Maria Luisa Melania Alvarez

Outreach Coordinator (UBC Department of Mathematics) and Education Coordinator (Pacific Institute for the Mathematical Sciences)-----University of British Columbia, Canada
Poster

Biography:

Dr. Maria Luisa Melania Alvares obtained a B.S. in Actuarial Sciences at the National University of Mexico, multiple Master’s degrees in the areas of Operations Research (Standford University), Economics, and Anthropology (University of Wisconsin).

Dr. Alvarez worked at the Centro de Servicios de Computo at the Universidad Nacional Autonoma de Mexico from 1979 to 1980, worked at the Instituto de Astronomia from 1980 to 1981, and was a teacher assistant in mathematics (UNAM) from 1981 to 1983. She worked at Failure Analysis Associates from 1988 to 1990 in Risk Analysis and at the University of Wisconsin Madison from 1990 to 2004. She obtained a Ph.D. in Mathematics Education from Simon Fraser University in 2016. Dr. Alvarez currently works for the University of British Columbia. She is the first person in her family to finish college. She was the 2012 winner of the Adrien Pouliot Award, given by the Canadian Mathematical Society for significant contributions to mathematics education in Canada.

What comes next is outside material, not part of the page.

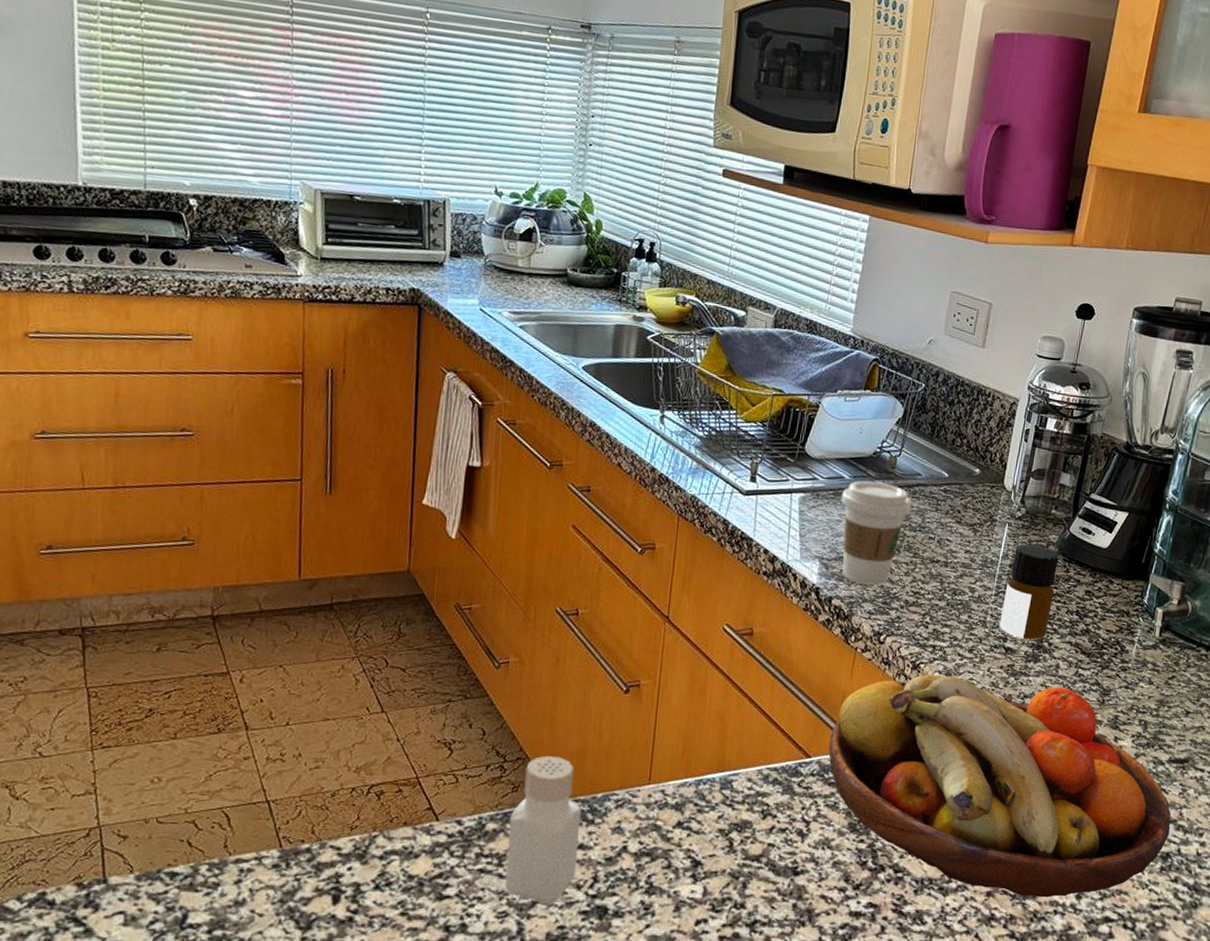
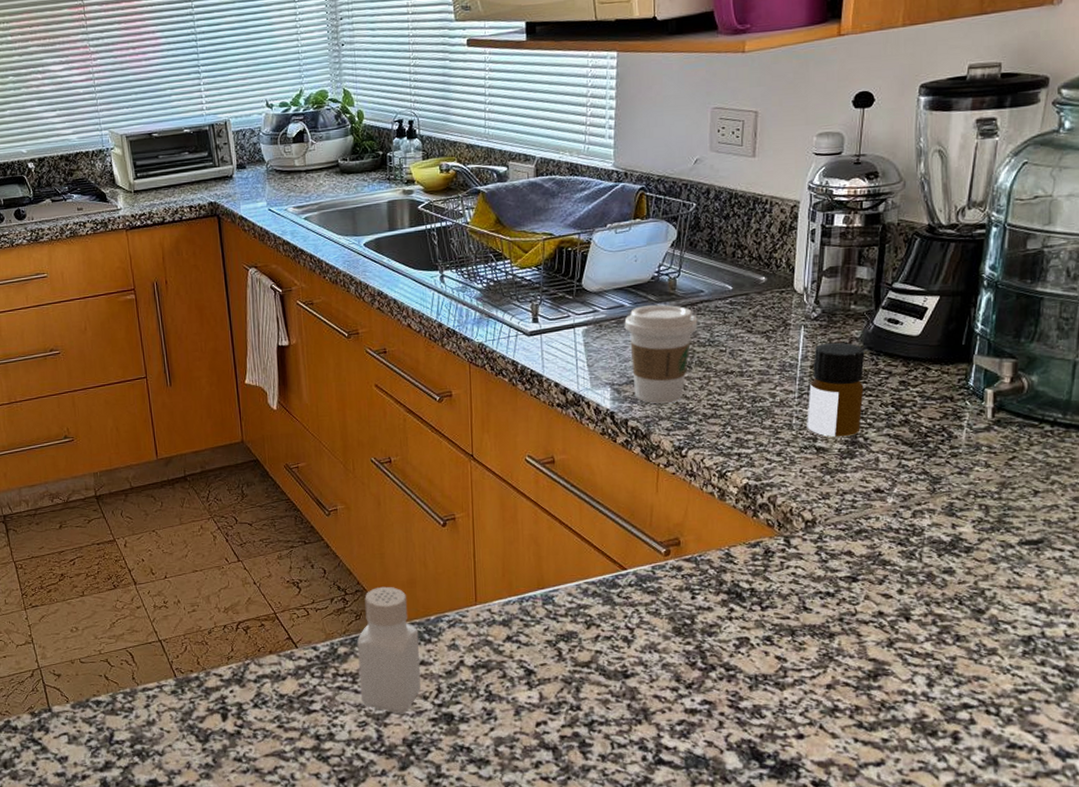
fruit bowl: present [829,674,1172,898] -> none [643,480,1030,688]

Although much of her focus is on working with First Nations students, Melania Alvarez also plays an active role in promoting mathematics amongst the general population. Each year, she helps organize Math Mania an elementary mathematics contest at UBC, runs a math circle for students in grades fourth to seventh, problem-solving workshops for students at elementary and secondary schools, math workshops for elementary and secondary school teachers and parents, and engages in active fund-raising to support a wide range of education activities. Alvarez also teaches the prerequisite math course at UBC to students who would like to become teachers.

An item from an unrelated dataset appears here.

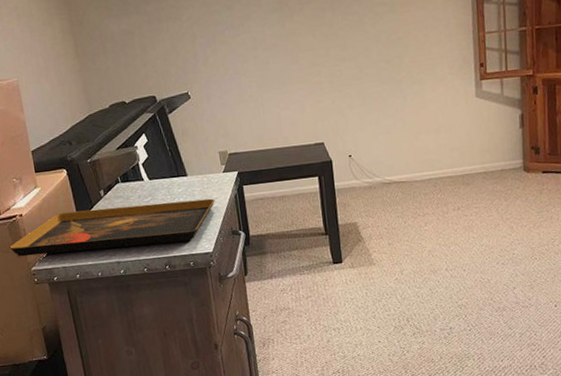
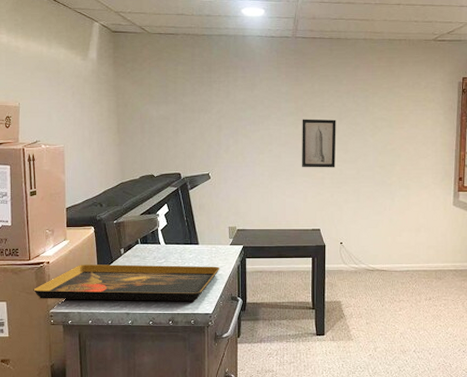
wall art: none [288,11,334,73] -> present [302,119,336,168]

Dr. Alvarez gained interest in helping disadvantaged minorities with mathematics from an incident of racial discrimination that occurred in Madison, where her sixth-grade son was placed in a lower-level mathematics track because of his Hispanic ethnicity. She moved to Vancouver in 2004 and began the PIMS Emerging Indigenous Scholars Summer School Program at UBC in 2007. At UBC, she is known for the summer mathematics camps she developed to improve the mathematical education of indigenous secondary-school students.

Besides her work with indigenous people, she has also been active in organizing mathematics outreach programs, workshops, and fundraising for mathematics education for the general public.

Dr. Alvarez’s advice to students is to: “show them who you are and the best that you can be.”

“An acknowledgment of a culture that enriches the lives of Latinx (Hispanic) and non-Latinx (non-Hispanic) people.”